Malaria, caused by the protozoan Plasmodium, is a devastating mosquito-borne disease with the potential to affect nearly half the world's population(1). Despite mounting substantial T and B cell responses, humans fail to efficiently control blood-stage malaria or develop sterilizing immunity to reinfections(2). Although forkhead box P3 (FOXP3)(+)CD4(+) regulatory T (T-reg) cells form a part of these responses(3-5), their influence remains disputed and their mode of action is unknown. Here we show that T-reg cells expand in both humans and mice in blood-stage malaria and interfere with conventional T helper cell responses and follicular T helper (T-FH)-B cell interactions in germinal centers.
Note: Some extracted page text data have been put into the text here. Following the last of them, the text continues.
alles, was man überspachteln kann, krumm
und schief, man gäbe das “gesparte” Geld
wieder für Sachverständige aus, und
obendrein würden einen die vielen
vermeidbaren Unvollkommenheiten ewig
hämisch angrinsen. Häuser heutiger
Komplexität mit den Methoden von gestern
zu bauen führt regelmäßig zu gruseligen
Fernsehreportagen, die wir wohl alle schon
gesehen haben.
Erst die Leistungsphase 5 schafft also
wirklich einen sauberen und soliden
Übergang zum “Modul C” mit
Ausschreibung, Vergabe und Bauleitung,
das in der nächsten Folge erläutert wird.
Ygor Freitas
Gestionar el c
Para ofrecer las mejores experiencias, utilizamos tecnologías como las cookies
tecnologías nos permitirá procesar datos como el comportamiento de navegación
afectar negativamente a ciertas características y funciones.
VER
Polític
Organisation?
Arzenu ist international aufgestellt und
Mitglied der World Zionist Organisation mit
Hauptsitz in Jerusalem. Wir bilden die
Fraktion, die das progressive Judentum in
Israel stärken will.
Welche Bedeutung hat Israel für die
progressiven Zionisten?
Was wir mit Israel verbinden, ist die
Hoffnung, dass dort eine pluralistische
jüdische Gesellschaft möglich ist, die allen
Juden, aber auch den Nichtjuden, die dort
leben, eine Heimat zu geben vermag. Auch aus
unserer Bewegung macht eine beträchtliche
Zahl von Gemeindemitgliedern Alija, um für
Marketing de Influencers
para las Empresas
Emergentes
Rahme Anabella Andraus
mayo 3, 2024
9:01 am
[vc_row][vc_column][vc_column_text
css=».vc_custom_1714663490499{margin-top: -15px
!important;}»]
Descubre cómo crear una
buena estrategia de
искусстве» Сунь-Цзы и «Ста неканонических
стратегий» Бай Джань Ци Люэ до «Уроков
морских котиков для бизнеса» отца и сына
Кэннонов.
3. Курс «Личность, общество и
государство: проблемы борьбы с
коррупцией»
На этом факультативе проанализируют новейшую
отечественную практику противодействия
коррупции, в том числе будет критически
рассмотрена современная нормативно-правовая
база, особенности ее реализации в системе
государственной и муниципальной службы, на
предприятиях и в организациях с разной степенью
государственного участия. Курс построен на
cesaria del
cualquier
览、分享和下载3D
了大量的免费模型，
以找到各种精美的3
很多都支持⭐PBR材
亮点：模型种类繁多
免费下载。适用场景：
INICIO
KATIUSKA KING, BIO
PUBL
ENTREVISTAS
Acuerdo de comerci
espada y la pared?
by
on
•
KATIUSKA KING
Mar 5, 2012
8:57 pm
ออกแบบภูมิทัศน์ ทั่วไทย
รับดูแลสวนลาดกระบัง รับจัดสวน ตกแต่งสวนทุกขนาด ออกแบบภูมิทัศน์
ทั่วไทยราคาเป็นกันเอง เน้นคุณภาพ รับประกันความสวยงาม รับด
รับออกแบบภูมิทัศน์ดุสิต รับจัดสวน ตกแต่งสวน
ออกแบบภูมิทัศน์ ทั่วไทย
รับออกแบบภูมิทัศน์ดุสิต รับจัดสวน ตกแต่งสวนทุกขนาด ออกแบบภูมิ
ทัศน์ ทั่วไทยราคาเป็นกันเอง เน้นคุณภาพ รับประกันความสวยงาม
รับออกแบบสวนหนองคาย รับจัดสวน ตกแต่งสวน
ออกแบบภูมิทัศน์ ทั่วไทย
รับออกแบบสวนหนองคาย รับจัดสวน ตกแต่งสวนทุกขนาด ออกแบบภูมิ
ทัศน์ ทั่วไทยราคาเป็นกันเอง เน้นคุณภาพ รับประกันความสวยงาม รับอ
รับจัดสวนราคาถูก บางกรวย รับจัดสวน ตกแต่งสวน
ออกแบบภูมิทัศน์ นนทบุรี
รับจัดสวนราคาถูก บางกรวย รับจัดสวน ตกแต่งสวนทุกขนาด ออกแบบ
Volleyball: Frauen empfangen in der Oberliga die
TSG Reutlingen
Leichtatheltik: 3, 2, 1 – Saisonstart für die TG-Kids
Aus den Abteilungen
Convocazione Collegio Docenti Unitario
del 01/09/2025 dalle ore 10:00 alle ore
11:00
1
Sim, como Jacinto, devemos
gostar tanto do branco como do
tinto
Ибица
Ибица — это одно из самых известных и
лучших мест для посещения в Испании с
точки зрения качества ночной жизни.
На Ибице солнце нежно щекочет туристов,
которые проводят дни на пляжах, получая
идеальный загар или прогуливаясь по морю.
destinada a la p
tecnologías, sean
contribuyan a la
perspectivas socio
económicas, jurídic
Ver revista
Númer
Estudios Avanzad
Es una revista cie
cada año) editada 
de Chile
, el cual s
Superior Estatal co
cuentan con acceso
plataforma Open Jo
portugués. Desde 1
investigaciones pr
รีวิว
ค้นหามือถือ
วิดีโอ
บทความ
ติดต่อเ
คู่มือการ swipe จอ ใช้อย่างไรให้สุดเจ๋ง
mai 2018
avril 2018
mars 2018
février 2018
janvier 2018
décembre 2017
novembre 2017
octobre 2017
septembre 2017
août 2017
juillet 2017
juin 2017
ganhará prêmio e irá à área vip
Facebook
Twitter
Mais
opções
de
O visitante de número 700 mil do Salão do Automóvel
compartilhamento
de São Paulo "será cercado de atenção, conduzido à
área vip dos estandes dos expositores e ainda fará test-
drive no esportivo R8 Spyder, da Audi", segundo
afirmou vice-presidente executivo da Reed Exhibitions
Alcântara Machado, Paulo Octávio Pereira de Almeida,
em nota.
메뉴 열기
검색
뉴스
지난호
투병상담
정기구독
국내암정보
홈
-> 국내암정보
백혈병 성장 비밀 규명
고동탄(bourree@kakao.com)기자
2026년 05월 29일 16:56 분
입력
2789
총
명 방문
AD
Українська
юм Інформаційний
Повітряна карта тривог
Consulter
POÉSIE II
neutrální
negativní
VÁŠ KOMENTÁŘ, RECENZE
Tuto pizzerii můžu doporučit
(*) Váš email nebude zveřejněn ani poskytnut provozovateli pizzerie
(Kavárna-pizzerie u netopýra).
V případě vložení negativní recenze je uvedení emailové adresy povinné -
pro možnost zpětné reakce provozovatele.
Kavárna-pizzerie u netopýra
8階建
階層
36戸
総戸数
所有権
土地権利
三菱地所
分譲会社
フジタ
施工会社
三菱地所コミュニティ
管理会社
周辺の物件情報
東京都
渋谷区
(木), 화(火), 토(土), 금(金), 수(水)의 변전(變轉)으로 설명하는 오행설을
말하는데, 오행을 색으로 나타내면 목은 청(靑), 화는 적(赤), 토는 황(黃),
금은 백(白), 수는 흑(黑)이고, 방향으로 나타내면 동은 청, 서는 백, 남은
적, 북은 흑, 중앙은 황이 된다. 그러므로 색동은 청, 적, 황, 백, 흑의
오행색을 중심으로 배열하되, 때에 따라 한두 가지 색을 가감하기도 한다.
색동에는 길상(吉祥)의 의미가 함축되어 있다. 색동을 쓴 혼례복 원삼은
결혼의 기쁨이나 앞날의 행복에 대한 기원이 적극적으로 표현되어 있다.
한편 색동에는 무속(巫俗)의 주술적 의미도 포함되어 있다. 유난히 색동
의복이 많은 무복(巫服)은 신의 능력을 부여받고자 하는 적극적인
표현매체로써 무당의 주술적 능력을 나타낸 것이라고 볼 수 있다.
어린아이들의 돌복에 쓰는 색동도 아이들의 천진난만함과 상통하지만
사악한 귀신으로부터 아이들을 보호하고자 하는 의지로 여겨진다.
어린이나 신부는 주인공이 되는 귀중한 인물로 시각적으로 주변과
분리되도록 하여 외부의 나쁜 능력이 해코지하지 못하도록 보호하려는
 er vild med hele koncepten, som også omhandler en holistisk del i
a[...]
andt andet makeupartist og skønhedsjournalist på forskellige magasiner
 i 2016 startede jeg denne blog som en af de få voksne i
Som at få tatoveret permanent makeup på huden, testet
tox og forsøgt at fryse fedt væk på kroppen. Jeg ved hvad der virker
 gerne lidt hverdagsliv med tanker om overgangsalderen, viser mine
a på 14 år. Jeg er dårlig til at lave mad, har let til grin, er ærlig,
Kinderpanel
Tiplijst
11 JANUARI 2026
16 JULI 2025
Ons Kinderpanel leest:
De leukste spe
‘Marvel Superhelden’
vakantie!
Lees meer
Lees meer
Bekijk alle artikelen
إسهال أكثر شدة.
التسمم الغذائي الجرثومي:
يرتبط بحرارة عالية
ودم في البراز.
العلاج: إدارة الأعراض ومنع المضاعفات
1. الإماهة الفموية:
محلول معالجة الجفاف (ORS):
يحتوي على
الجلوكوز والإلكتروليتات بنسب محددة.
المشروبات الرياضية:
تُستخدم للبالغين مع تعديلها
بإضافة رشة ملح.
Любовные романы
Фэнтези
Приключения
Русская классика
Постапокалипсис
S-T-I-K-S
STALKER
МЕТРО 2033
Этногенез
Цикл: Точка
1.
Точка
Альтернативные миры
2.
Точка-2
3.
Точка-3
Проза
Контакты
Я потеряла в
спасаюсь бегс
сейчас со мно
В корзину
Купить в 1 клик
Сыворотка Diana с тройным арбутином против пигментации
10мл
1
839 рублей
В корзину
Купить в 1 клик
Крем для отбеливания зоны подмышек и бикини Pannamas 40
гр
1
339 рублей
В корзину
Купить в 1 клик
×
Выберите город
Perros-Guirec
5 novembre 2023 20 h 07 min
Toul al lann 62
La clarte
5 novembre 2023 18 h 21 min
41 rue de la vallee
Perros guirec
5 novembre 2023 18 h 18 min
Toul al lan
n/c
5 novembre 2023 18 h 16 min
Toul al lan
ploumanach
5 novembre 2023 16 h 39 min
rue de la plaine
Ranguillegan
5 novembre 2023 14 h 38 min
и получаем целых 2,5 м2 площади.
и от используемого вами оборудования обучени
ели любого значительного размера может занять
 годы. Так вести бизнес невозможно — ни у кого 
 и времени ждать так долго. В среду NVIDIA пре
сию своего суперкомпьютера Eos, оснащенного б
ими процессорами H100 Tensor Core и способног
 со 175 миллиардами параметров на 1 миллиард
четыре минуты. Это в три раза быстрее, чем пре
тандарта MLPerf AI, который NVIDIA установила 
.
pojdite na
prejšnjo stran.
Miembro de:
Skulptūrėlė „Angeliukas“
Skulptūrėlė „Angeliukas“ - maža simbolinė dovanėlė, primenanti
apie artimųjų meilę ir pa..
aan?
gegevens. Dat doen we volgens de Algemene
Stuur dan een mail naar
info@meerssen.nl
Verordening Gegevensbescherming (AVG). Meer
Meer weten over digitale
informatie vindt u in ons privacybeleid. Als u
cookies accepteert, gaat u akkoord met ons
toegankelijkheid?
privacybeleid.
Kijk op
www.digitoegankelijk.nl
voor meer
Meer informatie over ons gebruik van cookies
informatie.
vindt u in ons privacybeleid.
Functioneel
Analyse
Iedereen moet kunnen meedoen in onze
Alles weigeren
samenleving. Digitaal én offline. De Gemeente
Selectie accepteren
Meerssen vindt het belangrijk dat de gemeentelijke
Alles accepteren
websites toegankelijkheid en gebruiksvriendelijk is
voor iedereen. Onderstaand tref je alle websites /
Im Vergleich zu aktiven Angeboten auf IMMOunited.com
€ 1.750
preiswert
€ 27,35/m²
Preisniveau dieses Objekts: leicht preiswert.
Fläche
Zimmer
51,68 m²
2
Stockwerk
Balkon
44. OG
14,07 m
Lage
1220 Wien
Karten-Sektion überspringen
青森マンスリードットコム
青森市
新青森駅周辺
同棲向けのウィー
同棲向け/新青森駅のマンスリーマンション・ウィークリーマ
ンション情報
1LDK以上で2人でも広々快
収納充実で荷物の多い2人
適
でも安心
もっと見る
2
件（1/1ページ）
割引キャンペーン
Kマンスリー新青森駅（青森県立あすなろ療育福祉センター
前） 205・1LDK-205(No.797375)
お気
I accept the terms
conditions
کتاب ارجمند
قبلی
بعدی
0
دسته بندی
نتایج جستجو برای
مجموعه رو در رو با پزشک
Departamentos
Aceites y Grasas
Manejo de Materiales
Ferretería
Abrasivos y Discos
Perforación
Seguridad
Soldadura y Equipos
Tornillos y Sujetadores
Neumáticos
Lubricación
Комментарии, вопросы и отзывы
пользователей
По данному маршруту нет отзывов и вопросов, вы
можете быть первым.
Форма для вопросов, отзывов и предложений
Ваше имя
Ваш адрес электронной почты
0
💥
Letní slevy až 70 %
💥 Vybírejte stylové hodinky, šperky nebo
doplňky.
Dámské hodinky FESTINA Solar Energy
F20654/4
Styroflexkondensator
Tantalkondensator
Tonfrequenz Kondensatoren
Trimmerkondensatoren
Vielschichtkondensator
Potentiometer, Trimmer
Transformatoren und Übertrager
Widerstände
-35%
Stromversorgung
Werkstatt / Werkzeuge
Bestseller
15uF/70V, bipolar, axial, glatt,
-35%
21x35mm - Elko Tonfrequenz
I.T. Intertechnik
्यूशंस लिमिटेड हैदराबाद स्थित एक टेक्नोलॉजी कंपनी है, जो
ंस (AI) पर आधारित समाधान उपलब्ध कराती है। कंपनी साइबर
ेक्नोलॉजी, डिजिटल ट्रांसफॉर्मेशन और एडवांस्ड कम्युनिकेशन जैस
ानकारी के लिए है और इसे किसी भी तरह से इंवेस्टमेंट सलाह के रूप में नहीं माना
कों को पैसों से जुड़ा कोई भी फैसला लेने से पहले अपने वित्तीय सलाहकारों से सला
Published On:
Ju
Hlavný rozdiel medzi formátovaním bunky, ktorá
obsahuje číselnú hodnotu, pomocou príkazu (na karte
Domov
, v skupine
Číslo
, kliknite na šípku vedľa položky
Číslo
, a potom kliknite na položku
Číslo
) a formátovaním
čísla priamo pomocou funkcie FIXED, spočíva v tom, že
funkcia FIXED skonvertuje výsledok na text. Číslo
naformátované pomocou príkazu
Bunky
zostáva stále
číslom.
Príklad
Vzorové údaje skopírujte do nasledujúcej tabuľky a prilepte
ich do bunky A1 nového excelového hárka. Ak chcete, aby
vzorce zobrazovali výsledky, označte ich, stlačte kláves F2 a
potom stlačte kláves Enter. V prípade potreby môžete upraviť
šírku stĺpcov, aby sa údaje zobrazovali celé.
Mechanistically, T-reg cells function in a critical temporal window to impede protective immunity through cytotoxic-T-lymphocyte-associated protein-4 (CTLA-4). Targeting T-reg cells or CTLA-4 in this precise window accelerated parasite clearance and generated species-transcending immunity to blood-stage malaria in mice. Our study uncovers a critical mechanism of immunosuppression associated with blood-stage malaria that delays parasite clearance and prevents development of potent adaptive immunity to reinfection. These data also reveal a temporally discrete and potentially therapeutically amenable functional role for T-reg cells and CTLA-4 in limiting antimalarial immunity.